But the connection between Blackberry and youth culture – particularly deprived urban youth culture – has always fascinated me.
Since BBs started out as the smartphones for suits – business leaders making deals over their desks, it’s funny to think of them now as the tools of hooded teenagers breaking into FootLocker with BBM used to exchange looting plans instead of stock tips.
How did that happen?
To me there’s a clear link between the ghetto/hip-hop lust for labels like Prada and Gucci and car brands like BMW (ref Nicki Minaj lyrics) and the way these kids want Blackberries.
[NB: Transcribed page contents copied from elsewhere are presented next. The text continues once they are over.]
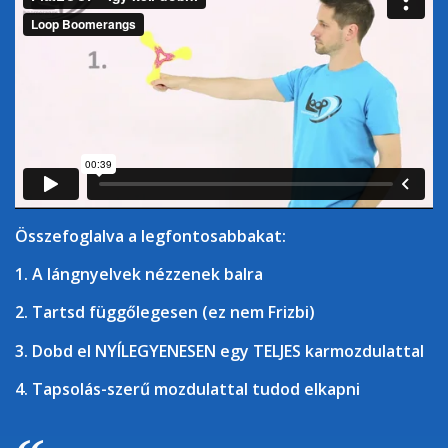
Összefoglalva a legfontosabbakat:
1. A lángnyelvek nézzenek balra
2. Tartsd függőlegesen (ez nem Frizbi)
3. Dobd el NYÍLEGYENESEN egy TELJES karmozdulattal
4. Tapsolás-szerű mozdulattal tudod elkapni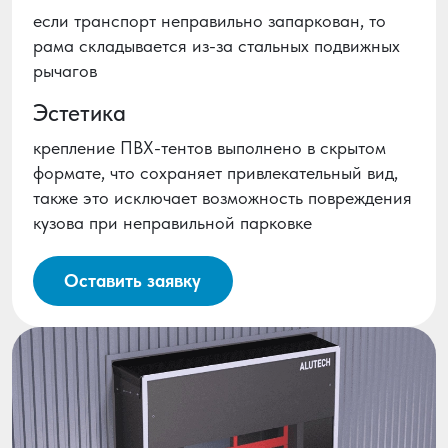
если транспорт неправильно запаркован, то
рама складывается из-за стальных подвижных
рычагов
Эстетика
крепление ПВХ-тентов выполнено в скрытом
формате, что сохраняет привлекательный вид,
также это исключает возможность повреждения
кузова при неправильной парковке
Оставить заявку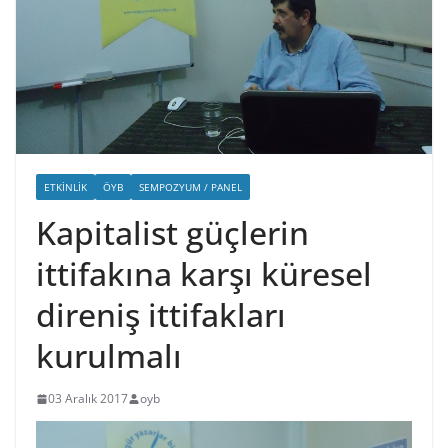
ETKINLIK
ÖYB
SEMPOZYUM / PANEL
Kapitalist güçlerin
ittifakına karşı küresel
direniş ittifakları
kurulmalı
03 Aralık 2017
oyb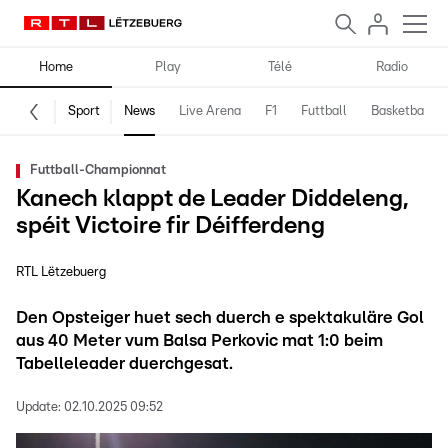
Home
Play
Télé
Radio
Sport
News
Live Arena
F1
Futtball
Basketball
Futtball-Championnat
Kanech klappt de Leader Diddeleng,
spéit Victoire fir Déifferdeng
RTL Lëtzebuerg
Den Opsteiger huet sech duerch e spektakuläre Gol
aus 40 Meter vum Balsa Perkovic mat 1:0 beim
Tabelleleader duerchgesat.
Update:
02.10.2025 09:52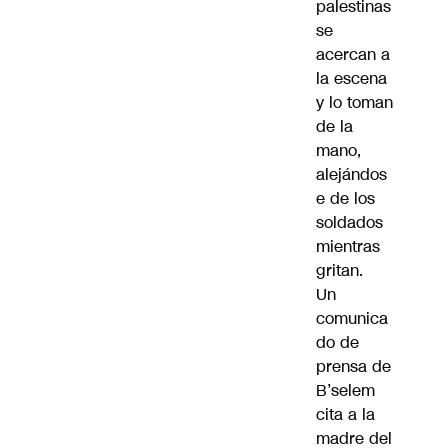
palestinas
se
acercan a
la escena
y lo toman
de la
mano,
alejándos
e de los
soldados
mientras
gritan.
Un
comunica
do de
prensa de
B’selem
cita a la
madre del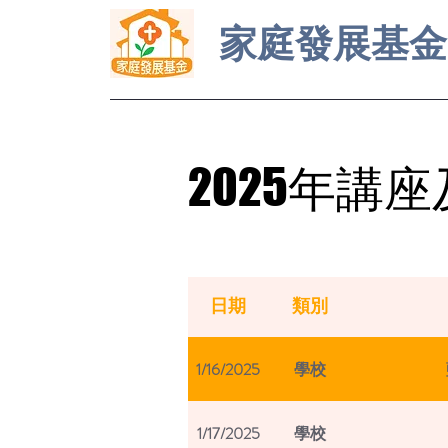
家庭發展基金
2025年講
2025年講
日期
類別
1/16/2025
學校
1/17/2025
學校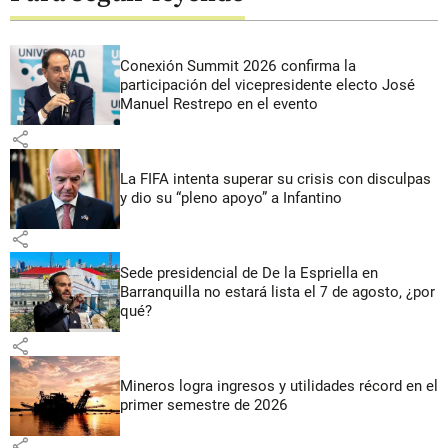
Conexión Summit 2026 confirma la
participación del vicepresidente electo José
Manuel Restrepo en el evento
share
La FIFA intenta superar su crisis con disculpas
y dio su “pleno apoyo” a Infantino
share
Sede presidencial de De la Espriella en
Barranquilla no estará lista el 7 de agosto, ¿por
qué?
share
Mineros logra ingresos y utilidades récord en el
primer semestre de 2026
share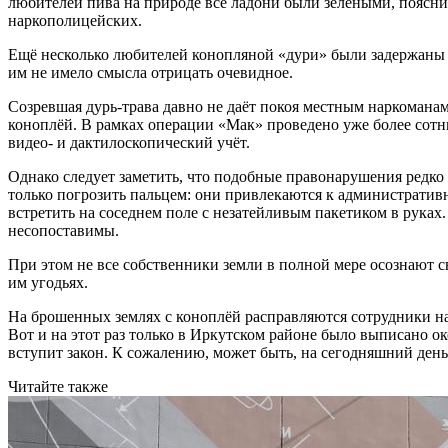
любителей пива на природе все ладони были зелёными, поясни
наркополицейских.
Ещё несколько любителей конопляной «дури» были задержаны н
им не имело смысла отрицать очевидное.
Созревшая дурь-трава давно не даёт покоя местным наркомана
коноплёй. В рамках операции «Мак» проведено уже более сотни
видео- и дактилоскопический учёт.
Однако следует заметить, что подобные правонарушения редко
только погрозить пальцем: они привлекаются к административ
встретить на соседнем поле с незатейливым пакетиком в руках.
несопоставимы.
При этом не все собственники земли в полной мере осознают 
им угодьях.
На брошенных землях с коноплёй расправляются сотрудники на
Вот и на этот раз только в Иркутском районе было выписано ок
вступит закон. К сожалению, может быть, на сегодняшний ден
Читайте также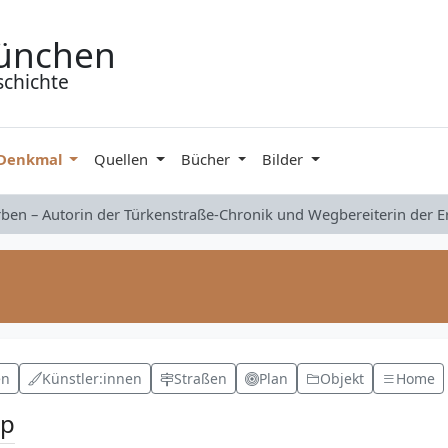
ünchen
schichte
 Denkmal
Quellen
Bücher
Bilder
rben – Autorin der Türkenstraße-Chronik und Wegbereiterin der 
en
Künstler:innen
Straßen
Plan
Objekt
Home
pp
It’s the desire for the material wealth and power that these kids don’t have: aping the high-flying city culture that they are so definitely barred from. Blackberry users are CEOS, people with soft-top cars and suits and power. Stuff these kids don’t have. Or are ever likely to get.
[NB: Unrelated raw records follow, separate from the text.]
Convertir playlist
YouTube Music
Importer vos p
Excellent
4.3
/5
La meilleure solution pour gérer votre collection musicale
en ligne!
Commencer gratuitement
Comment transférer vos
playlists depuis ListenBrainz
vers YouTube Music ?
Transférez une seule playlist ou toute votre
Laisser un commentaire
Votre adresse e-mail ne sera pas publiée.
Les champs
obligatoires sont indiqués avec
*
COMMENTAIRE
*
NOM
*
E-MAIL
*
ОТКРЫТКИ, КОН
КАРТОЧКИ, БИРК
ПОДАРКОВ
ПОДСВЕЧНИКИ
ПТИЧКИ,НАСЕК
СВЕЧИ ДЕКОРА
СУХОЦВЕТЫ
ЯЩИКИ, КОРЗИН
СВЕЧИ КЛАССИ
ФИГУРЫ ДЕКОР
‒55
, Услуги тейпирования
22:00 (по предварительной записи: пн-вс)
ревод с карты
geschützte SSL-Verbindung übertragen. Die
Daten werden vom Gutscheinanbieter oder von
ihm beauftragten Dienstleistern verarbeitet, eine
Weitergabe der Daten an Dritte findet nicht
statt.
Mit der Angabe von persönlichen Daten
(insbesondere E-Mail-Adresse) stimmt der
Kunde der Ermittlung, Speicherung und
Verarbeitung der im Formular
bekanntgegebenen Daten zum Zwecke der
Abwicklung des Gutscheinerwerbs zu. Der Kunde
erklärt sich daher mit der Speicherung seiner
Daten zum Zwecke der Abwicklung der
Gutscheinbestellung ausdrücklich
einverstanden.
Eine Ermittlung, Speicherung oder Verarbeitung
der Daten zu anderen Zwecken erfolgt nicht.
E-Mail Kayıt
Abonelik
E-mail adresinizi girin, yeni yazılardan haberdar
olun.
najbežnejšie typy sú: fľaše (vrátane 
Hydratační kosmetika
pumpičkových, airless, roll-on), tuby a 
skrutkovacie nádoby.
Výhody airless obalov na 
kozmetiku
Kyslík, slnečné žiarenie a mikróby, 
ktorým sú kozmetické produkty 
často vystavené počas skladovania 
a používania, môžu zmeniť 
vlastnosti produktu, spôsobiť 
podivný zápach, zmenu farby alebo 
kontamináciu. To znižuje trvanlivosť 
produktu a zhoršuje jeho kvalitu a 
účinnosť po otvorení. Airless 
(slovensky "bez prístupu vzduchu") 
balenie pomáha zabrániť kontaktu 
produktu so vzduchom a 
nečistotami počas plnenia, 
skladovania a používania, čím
But they can get Blackberries and so they do.
It’s a culture that idolises material wealth and bling for the reason that it’s excluded from them. Middle-class kids who want that stuff get good grades from their nice schools and go get it. It’s much more of a distant aspiration if you’re at a sink city state school.
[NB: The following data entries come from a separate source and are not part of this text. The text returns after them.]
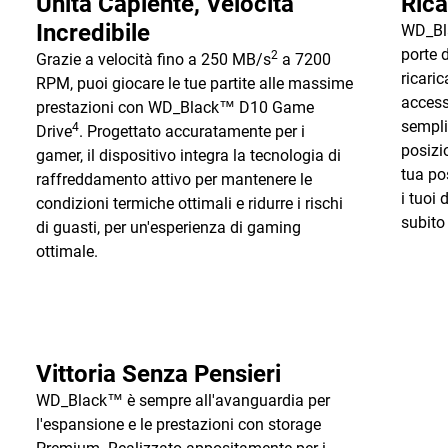
Unità Capiente, Velocità
Rica
Incredibile
WD_Bl
porte 
2
Grazie a velocità fino a 250 MB/s
a 7200
ricari
RPM, puoi giocare le tue partite alle massime
access
prestazioni con WD_Black™ D10 Game
sempli
4
Drive
. Progettato accuratamente per i
posizi
gamer, il dispositivo integra la tecnologia di
tua po
raffreddamento attivo per mantenere le
i tuoi 
condizioni termiche ottimali e ridurre i rischi
subito
di guasti, per un'esperienza di gaming
ottimale.
Vittoria Senza Pensieri
WD_Black™ è sempre all'avanguardia per
l'espansione e le prestazioni con storage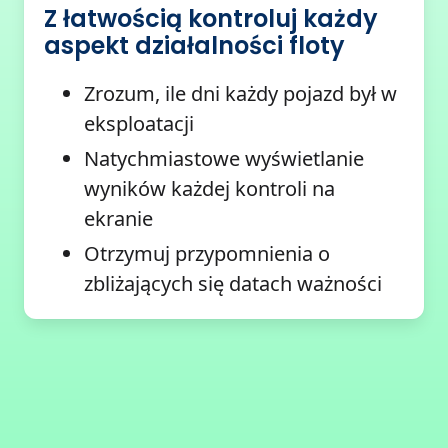
Z łatwością kontroluj każdy
aspekt działalności floty
Zrozum, ile dni każdy pojazd był w
eksploatacji
Natychmiastowe wyświetlanie
wyników każdej kontroli na
ekranie
Otrzymuj przypomnienia o
zbliżających się datach ważności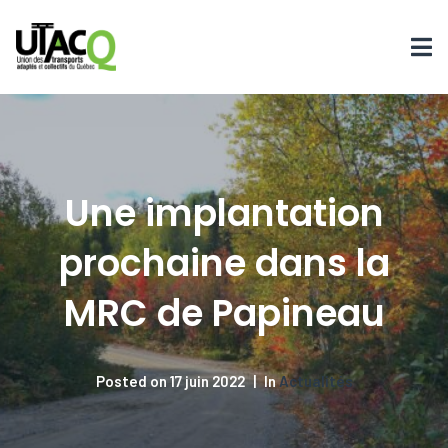
Une implantation
prochaine dans la
MRC de Papineau
Posted on
17 juin 2022
In
Actualités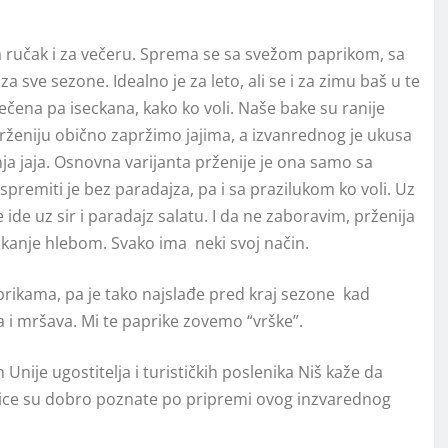
 za ručak i za večeru. Sprema se sa svežom paprikom, sa
 sve sezone. Idealno je za leto, ali se i za zimu baš u te
pečena pa iseckana, kako ko voli. Naše bake su ranije
rženiju obično zapržimo jajima, a izvanrednog je ukusa
a jaja. Osnovna varijanta prženije je ona samo sa
spremiti je bez paradajza, pa i sa prazilukom ko voli. Uz
ide uz sir i paradajz salatu. I da ne zaboravim, prženija
ackanje hlebom. Svako ima neki svoj način.
aprikama, pa je tako najslađe pred kraj sezone kad
 i mršava. Mi te paprike zovemo “vrške”.
 Unije ugostitelja i turističkih poslenika Niš kaže da
ćice su dobro poznate po pripremi ovog inzvarednog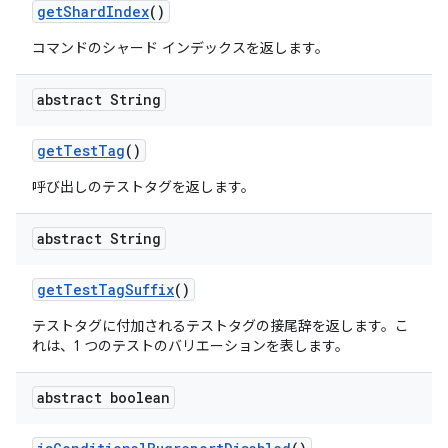
get
Shard
Index
()
コマンドのシャード インデックスを返します。
abstract String
get
Test
Tag
()
呼び出しのテストタグを返します。
abstract String
get
Test
Tag
Suffix
()
テストタグに付加されるテストタグの接尾辞を返します。こ
れは、1 つのテストのバリエーションを表します。
abstract boolean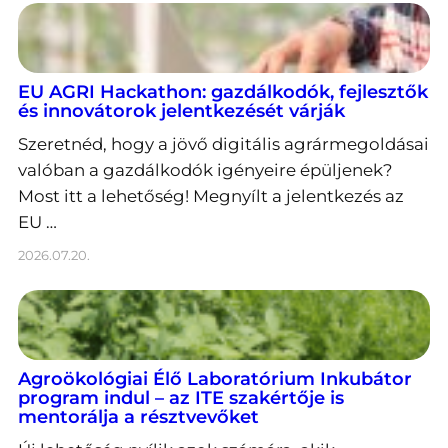
EU AGRI Hackathon: gazdálkodók, fejlesztők
és innovátorok jelentkezését várják
Szeretnéd, hogy a jövő digitális agrármegoldásai
valóban a gazdálkodók igényeire épüljenek?
Most itt a lehetőség! Megnyílt a jelentkezés az
EU …
2026.07.20.
Agroökológiai Élő Laboratórium Inkubátor
program indul – az ITE szakértője is
mentorálja a résztvevőket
Yes, I’m going on rap lyrics I know. And yes, this is generalising, probably condescending. Just interested by how technology plays out in social structures.
There’s also the celebrity connection that makes BBs more attractive to kids: see our story – Why are Blackberries so popular with Hip-Hop Stars?
Then – of course – lets add that Blackberrys come at many different price points so are more affordable than iPhones, they’re also more customisable and as mentioned come with Blackberry Messenger. All attractive to a younger market with less money.